- Excerto de texto
■ ■ ■ ■ ■ ■ ■
Santo Tirso aprova orçamento de 81,2 milhões de euros para 2026 com votos contra da oposição

Santo Tirso aprova orçamento de 81,2 milhões de euros para 2026 com votos contra da oposição
Foto: CM Santo Tirso
| Norte
Porto Canal/Agências

A Câmara de Santo Tirso, liderada pelo PS, aprovou esta quinta-feira o orçamento municipal para 2026 “com o maior valor de sempre” de 81,2 milhões de euros, com os votos contra dos três vereadores da oposição, eleitos pela coligação PSD/IL.

“Alinhado com uma estratégia de continuidade e de rigor financeiro, o Orçamento reafirma o compromisso municipal com o investimento público, o reforço do apoio às famílias e às empresas, e a criação de condições favoráveis ao desenvolvimento económico e social do concelho”, indicou esta quinta-feira esta autarquia do distrito do Porto, cujo orçamento para 2026 apresenta um acrescimento de três milhões em relação ao anterior.

Citado em comunicado, o presidente da autarquia, Alberto Costa, explicou que este reforço resulta do “aumento das transferências do Orçamento do Estado (por não estar ainda aprovado o do ano de 2026, à data da elaboração do documento, é tido em conta o de 2025), do reforço do Plano Plurianual de Investimentos, e do aumento da comparticipação por via dos fundos comunitários”.

O autarca socialista assinalou ainda que o ano de 2026 será “particularmente exigente”, já que implica a execução de verbas provenientes de fundos comunitários “que sobem 23% em relação a 2025, para 18,9 milhões de euros, destinados a financiar um conjunto de obras e projetos previstos no Plano Plurianual de Investimentos”.
■ ■ ■ ■ ■ ■ ■
- Dados extraídos
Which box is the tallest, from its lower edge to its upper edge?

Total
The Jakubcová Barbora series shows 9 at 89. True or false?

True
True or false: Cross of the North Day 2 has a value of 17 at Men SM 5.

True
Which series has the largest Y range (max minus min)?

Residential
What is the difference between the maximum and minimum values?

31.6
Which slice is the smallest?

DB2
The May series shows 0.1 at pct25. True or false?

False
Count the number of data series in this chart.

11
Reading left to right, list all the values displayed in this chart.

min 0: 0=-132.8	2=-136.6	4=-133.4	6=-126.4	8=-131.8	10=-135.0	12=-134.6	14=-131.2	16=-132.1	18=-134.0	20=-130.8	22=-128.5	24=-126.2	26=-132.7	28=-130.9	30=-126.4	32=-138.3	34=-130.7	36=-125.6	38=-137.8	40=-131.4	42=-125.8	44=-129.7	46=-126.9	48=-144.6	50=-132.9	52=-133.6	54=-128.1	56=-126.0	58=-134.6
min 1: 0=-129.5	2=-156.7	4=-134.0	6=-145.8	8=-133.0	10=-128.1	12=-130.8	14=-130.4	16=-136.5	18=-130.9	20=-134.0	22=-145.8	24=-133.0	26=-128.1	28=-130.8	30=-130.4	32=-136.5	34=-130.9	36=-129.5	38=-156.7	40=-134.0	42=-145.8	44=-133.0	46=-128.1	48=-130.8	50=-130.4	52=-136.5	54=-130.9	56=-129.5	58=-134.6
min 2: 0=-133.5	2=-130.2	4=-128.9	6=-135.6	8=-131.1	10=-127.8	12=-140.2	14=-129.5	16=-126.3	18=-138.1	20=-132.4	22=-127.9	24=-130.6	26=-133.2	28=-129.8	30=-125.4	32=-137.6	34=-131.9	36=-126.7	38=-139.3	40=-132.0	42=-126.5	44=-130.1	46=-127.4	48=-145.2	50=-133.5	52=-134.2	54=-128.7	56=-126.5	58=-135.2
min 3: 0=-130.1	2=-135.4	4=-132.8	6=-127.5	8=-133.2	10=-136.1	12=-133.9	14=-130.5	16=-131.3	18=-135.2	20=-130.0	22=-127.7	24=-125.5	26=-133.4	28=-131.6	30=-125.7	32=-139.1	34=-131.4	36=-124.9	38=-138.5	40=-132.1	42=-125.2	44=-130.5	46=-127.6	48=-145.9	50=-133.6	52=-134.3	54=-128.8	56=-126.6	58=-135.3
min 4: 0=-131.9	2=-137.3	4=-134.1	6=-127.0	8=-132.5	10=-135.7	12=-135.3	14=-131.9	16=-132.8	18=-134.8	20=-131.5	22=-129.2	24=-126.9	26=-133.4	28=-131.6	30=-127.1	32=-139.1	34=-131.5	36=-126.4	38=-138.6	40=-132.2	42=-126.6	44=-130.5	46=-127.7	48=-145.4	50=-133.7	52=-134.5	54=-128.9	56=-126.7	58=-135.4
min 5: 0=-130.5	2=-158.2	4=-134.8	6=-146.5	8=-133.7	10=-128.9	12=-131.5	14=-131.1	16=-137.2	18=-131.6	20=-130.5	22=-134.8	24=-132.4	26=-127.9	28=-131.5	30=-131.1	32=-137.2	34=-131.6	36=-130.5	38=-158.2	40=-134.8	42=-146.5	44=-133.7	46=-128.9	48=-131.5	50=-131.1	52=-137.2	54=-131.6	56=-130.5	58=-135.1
■ ■ ■ ■ ■ ■ ■
- Exercícios a realizar
a) Atualize o trecho da notícia sobre o orçamento de Santo Tirso entre "A Câmara de" e "pela coligação PSD/IL.", inclusive, trocando "vereadores" por "membros".
b) Como prosseguiria a notícia sobre o orçamento de Santo Tirso a partir do ponto em que termina?
Os registos não fazem falta.

- Respostas
a)
A Câmara de Santo Tirso, liderada pelo PS, aprovou esta quinta-feira o orçamento municipal para 2026 “com o maior valor de sempre” de 81,2 milhões de euros, com os votos contra dos três membros da oposição, eleitos pela coligação PSD/IL.

b)
O município indicou ainda que as freguesias vão beneficiar de transferências no valor de 4,1 milhões de euros.

À Lusa, o vereador da oposição Ricardo Pereira explicou o voto negativo por não ver vertido neste orçamento aquelas que foram as promessas feitas pelo PS de Santo Tirso durante a campanha para as autárquicas de outubro: um forte investimento em habitação e 43 milhões de euros para a melhoria da rede de abastecimento de água e saneamento.

O social-democrata denunciou ainda que as “transferências para as juntas de freguesias caem” cerca de 160 mil euros, algo que classificou como “impensável e que deveria fazer corar qualquer socialista de bem”.

Também na reunião de executivo desta quinta-feira, foi votada a manutenção da taxa mínima de Imposto Municipal sobre Imóveis (IMI) nos 0,3%, proposta aprovada pelas duas forças políticas representadas nesta autarquia, assim como a manutenção do Imposto Sobre o Rendimento de Pessoas Singulares (IRS) nos 3,5%.